A tensor is called cubical if every mode is the same size, i.e., \(\mathbfcal{X} \in \mathbb{R}^{I \times \cdots \times I}\). A cubical tensor is called supersymmetric if its elements remain constant under any permutation of the indices. For instance, a third-order tensor \(\mathbfcal{X} \in \mathbb{R}^{I \times I \times I}\) is supersymmetric if for all \(i, j, k=1, \ldots, I\), \[x_{ijk}=x_{ikj}=x_{jik}=x_{jki}=x_{kij}=x_{kji}.\]

Tensor can be partially symmetric in two or more modes. For instance, a third-order tensor \(\mathbfcal{X} \in \mathbb{R}^{I \times I \times K}\) is symmetric in modes one and two if all its frontal slices are symmetric, i.e., for all \(k=1, \ldots, K\), \[\mathbf{X}_k=\mathbf{X}_k^\top.\]

张量在mode-\(1\)\(2\)下对称,可以理解为展开第\(1\)维和第\(2\)维,固定剩余维度的情况下,所获得的slice是对称的。

1.7. Diagonal Tensor

A tensor \(\mathbfcal{X} \in \mathbb{R}^{I_1 \times \cdots \times I_N}\) is diagonal if \(x_{i_1, \ldots, i_N} \neq 0\) only if \(i_1=\cdots=i_N\).

1.8. Matricization: Transforming a Tensor into a Matirx

Matricization, a.k.a. unfolding or flattening, is the process of reordering the elements of an \(N\)th-order tensor into a matrix. For example, a \(2 \times 3 \times 4\) tensor can be arranged as a \(6 \times 4\) matrix or a \(3 \times 8\) matrix.

→ **EXCERPTED RECORDS**
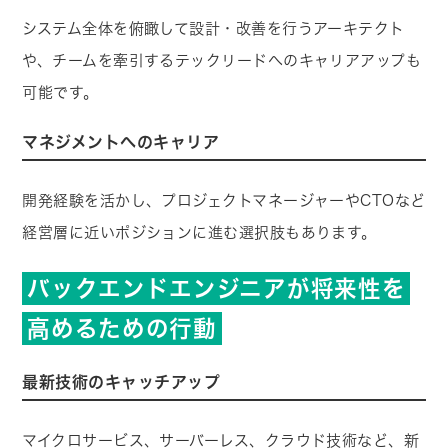
システム全体を俯瞰して設計・改善を行うアーキテクト
や、チームを牽引するテックリードへのキャリアアップも
可能です。
マネジメントへのキャリア
開発経験を活かし、プロジェクトマネージャーやCTOなど
経営層に近いポジションに進む選択肢もあります。
バックエンドエンジニアが将来性を
高めるための行動
最新技術のキャッチアップ
マイクロサービス、サーバーレス、クラウド技術など、新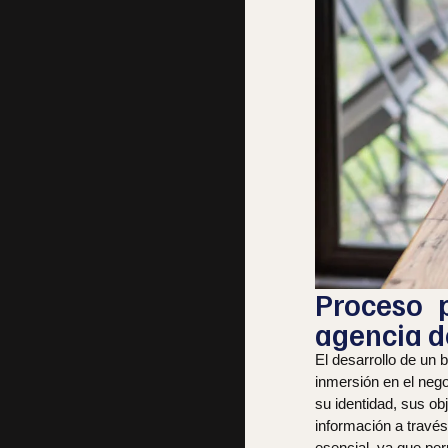
Proceso p
agencia d
El desarrollo de un b
inmersión en el neg
su identidad, sus ob
información a través
esencial, ya que per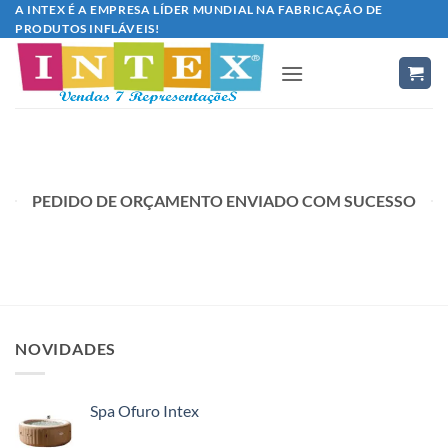
Skip
A INTEX É A EMPRESA LÍDER MUNDIAL NA FABRICAÇÃO DE
PRODUTOS INFLÁVEIS!
to
content
PEDIDO DE ORÇAMENTO ENVIADO COM SUCESSO
NOVIDADES
Spa Ofuro Intex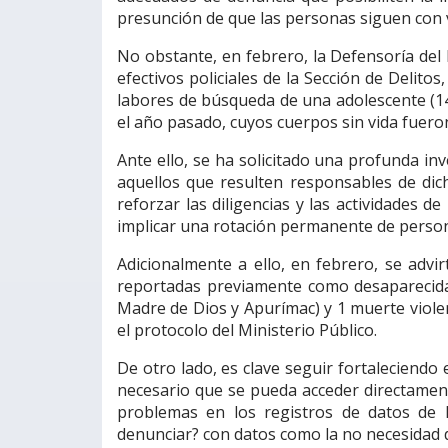
presunción de que las personas siguen con vi
No obstante, en febrero, la Defensoría del 
efectivos policiales de la Sección de Delito
labores de búsqueda de una adolescente (14
el año pasado, cuyos cuerpos sin vida fuero
Ante ello, se ha solicitado una profunda in
aquellos que resulten responsables de dic
reforzar las diligencias y las actividades 
implicar una rotación permanente de persona
Adicionalmente a ello, en febrero, se advir
reportadas previamente como desaparecidas
Madre de Dios y Apurímac) y 1 muerte viol
el protocolo del Ministerio Público.
De otro lado, es clave seguir fortaleciend
necesario que se pueda acceder directamen
problemas en los registros de datos de l
denunciar? con datos como la no necesidad d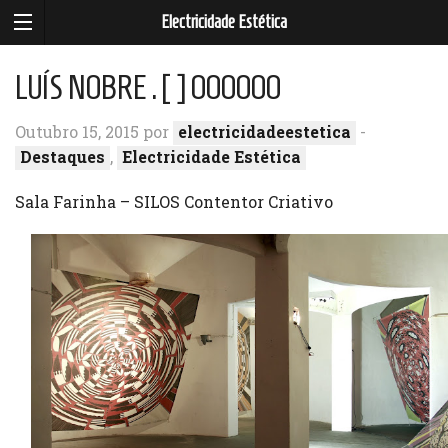
Electricidade Estética
LUÍS NOBRE . [ ] OOOOOO
Outubro 15, 2015 por
electricidadeestetica
-
Destaques
,
Electricidade Estética
Sala Farinha – SILOS Contentor Criativo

→ **TO DO**
A: What two other names for matricization does the tensor text give?
B: Update the tensor text between "Tensor can be partially" and "所获得的slice是对称的。", inclusive, so that "lateral slices" replaces "frontal slices".

→ **EXERCISE SOLUTIONS**
A: Unfolding and flattening.

B:
Tensor can be partially symmetric in two or more modes. For instance, a third-order tensor \(\mathbfcal{X} \in \mathbb{R}^{I \times I \times K}\) is symmetric in modes one and two if all its lateral slices are symmetric, i.e., for all \(k=1, \ldots, K\), \[\mathbf{X}_k=\mathbf{X}_k^\top.\]

张量在mode-\(1\)\(2\)下对称,可以理解为展开第\(1\)维和第\(2\)维,固定剩余维度的情况下,所获得的slice是对称的。